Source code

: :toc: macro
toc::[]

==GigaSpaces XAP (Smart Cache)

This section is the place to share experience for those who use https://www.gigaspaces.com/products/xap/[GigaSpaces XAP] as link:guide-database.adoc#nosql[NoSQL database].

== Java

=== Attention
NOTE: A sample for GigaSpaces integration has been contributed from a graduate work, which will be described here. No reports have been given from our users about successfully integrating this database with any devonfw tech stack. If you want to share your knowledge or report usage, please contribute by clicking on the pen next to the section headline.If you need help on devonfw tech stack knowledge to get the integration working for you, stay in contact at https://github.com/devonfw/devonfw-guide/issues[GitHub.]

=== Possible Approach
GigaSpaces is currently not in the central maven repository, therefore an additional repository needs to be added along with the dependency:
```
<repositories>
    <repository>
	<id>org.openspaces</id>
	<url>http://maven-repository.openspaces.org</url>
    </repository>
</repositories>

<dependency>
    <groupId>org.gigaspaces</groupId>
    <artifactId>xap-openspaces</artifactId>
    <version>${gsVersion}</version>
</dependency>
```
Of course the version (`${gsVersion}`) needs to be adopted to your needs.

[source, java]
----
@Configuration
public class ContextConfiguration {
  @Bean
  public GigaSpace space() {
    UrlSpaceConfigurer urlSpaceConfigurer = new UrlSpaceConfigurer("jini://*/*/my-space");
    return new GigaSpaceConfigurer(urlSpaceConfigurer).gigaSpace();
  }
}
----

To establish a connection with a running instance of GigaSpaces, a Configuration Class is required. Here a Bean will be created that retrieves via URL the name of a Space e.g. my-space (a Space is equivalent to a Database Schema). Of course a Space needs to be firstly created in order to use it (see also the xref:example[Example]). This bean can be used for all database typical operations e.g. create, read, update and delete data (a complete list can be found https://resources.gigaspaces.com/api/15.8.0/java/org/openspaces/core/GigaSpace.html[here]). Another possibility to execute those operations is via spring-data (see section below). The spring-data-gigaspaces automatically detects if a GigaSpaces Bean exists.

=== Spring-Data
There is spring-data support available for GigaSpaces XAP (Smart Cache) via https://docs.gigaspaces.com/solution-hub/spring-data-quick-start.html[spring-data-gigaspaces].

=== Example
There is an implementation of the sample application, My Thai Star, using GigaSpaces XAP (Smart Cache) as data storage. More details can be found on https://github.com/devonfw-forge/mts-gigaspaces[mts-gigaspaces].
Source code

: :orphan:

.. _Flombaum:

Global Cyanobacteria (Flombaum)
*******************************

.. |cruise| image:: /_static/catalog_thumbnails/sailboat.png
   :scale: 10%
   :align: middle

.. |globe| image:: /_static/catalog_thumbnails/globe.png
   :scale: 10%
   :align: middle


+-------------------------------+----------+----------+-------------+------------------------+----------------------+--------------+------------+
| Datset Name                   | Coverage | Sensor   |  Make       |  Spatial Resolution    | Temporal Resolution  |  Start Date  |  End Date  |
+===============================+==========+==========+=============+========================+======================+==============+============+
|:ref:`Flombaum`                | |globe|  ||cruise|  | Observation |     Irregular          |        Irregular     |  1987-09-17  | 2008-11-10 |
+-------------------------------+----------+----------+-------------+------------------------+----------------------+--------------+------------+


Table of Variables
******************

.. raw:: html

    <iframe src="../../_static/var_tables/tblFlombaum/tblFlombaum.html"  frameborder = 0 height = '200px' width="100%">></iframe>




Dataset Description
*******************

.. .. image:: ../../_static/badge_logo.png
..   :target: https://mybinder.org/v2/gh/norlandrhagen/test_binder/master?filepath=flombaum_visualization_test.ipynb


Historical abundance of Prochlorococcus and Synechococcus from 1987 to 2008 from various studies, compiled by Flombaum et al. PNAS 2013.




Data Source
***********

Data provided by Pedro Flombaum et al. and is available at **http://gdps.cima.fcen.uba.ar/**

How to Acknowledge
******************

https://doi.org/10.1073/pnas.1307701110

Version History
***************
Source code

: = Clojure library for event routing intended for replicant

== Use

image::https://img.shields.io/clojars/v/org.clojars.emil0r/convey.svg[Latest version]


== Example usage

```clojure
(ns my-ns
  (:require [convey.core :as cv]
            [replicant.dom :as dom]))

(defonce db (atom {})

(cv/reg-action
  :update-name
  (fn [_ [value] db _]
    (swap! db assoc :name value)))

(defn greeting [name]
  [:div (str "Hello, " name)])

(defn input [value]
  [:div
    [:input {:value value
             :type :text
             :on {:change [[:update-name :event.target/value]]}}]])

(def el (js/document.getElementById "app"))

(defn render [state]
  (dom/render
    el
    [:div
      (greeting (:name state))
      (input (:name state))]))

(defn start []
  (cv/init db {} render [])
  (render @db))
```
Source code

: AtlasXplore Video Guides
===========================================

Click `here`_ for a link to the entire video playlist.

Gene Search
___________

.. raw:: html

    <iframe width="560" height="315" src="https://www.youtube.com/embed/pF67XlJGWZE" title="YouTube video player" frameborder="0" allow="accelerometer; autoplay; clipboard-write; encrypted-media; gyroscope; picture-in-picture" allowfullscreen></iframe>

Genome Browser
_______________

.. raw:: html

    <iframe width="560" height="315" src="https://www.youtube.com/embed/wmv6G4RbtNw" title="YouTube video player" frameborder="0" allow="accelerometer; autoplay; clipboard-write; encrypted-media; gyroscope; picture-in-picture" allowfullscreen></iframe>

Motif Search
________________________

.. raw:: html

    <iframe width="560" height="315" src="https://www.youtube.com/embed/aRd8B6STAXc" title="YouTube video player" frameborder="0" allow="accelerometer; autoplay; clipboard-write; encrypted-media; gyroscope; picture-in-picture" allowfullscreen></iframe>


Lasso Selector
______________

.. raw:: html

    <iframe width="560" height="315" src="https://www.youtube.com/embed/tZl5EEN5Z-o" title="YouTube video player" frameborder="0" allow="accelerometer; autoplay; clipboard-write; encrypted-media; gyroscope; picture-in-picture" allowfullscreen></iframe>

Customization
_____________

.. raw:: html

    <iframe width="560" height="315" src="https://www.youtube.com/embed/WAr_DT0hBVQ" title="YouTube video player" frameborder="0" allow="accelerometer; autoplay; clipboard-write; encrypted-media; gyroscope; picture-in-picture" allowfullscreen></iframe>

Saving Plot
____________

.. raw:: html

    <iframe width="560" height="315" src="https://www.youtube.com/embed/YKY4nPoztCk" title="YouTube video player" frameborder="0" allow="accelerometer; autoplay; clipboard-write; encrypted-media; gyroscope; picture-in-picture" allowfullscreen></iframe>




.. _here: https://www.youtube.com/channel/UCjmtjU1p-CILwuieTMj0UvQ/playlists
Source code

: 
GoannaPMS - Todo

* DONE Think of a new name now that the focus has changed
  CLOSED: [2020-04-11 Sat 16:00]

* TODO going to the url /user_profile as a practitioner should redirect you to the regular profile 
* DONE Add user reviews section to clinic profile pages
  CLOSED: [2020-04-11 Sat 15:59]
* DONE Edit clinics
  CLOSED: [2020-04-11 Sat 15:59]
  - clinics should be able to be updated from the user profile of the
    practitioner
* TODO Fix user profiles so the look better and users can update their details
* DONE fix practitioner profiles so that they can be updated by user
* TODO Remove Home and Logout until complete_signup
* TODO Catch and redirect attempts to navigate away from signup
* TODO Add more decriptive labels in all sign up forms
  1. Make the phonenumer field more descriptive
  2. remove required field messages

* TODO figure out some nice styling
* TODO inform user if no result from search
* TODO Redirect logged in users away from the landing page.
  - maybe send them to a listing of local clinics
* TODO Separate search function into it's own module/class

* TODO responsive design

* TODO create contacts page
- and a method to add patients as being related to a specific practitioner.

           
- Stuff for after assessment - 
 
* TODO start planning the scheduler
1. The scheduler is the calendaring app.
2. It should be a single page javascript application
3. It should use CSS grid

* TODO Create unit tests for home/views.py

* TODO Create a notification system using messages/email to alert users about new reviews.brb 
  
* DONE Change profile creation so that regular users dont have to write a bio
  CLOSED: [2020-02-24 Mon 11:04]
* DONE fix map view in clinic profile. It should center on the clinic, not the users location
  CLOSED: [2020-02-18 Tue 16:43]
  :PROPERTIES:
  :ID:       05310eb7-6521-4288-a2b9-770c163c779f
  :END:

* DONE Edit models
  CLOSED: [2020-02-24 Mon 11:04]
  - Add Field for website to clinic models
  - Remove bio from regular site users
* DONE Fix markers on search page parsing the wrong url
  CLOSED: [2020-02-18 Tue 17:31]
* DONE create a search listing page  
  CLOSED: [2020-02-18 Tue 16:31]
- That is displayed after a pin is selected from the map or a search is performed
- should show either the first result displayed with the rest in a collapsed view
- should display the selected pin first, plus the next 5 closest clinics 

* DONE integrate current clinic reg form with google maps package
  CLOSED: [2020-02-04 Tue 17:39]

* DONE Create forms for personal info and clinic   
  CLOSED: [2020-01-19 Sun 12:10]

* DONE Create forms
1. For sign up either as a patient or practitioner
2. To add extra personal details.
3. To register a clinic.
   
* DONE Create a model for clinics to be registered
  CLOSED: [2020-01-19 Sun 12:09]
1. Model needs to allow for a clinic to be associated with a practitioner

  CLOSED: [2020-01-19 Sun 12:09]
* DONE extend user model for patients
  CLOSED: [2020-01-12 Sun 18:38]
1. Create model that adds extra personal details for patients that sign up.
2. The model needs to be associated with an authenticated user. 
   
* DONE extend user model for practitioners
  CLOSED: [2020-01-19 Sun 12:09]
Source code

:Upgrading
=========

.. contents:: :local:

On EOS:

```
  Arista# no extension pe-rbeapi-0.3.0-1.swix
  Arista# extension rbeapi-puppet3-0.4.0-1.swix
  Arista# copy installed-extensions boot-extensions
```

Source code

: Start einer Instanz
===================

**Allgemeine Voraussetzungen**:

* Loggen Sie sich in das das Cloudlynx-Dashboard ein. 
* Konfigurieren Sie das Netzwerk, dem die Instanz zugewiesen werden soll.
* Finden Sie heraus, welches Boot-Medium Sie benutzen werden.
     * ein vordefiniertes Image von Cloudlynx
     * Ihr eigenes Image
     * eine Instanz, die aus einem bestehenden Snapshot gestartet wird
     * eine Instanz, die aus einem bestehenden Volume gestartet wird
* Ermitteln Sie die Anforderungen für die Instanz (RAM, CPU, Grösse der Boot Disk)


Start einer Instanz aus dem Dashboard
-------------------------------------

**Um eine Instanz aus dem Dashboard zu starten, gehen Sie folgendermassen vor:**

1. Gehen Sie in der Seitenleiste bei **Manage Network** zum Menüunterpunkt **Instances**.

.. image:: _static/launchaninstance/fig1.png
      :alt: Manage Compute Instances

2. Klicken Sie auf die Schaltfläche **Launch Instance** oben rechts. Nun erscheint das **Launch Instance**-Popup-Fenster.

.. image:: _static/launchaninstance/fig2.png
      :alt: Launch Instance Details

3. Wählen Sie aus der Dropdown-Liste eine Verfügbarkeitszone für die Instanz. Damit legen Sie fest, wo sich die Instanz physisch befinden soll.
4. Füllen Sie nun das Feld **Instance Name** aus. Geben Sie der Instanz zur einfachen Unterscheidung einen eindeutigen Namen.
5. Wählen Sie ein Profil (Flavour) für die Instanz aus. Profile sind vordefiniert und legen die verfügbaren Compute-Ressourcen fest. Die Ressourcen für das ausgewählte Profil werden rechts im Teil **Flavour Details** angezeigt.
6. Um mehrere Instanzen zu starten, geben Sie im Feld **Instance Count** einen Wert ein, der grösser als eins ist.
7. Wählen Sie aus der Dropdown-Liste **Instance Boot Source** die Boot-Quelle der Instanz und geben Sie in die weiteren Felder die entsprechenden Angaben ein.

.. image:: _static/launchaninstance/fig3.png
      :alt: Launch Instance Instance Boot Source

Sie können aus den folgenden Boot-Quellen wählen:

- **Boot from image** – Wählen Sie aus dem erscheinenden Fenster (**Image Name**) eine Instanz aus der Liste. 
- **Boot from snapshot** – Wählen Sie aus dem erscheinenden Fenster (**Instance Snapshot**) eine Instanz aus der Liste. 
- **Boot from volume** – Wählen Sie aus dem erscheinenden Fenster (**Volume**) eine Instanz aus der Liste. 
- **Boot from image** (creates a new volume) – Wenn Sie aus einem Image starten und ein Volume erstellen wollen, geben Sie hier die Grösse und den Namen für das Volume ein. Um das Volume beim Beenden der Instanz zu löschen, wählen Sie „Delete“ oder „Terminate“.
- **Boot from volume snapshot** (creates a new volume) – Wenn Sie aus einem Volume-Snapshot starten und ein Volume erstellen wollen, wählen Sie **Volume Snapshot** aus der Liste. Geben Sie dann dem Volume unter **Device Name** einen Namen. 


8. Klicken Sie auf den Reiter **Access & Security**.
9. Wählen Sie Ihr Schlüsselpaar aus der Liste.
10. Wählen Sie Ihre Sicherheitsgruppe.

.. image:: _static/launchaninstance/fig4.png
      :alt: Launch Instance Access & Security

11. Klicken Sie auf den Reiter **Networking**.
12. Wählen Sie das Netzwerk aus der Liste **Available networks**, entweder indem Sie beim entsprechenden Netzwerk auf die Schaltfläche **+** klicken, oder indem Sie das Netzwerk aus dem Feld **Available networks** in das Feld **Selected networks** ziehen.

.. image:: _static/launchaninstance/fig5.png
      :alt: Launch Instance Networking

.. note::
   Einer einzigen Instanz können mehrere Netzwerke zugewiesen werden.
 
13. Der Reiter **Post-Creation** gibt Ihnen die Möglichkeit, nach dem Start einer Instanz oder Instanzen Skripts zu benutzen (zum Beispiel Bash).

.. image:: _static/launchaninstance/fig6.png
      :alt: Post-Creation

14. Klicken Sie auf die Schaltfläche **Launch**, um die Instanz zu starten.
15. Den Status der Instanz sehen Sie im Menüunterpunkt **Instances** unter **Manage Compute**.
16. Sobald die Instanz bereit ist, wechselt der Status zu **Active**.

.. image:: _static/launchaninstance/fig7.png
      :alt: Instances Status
◆ ◆ ◆
▸ **PROBLEM DESCRIPTION**
Output should match, line for line, the stretch of the material above from the line holding "CLOSED: [2020-04-11 Sat 16:00]" through the line holding "updated by user".

▸ **PROBLEM SOLUTION**
  CLOSED: [2020-04-11 Sat 16:00]

* TODO going to the url /user_profile as a practitioner should redirect you to the regular profile 
* DONE Add user reviews section to clinic profile pages
  CLOSED: [2020-04-11 Sat 15:59]
* DONE Edit clinics
  CLOSED: [2020-04-11 Sat 15:59]
  - clinics should be able to be updated from the user profile of the
    practitioner
* TODO Fix user profiles so the look better and users can update their details
* DONE fix practitioner profiles so that they can be updated by user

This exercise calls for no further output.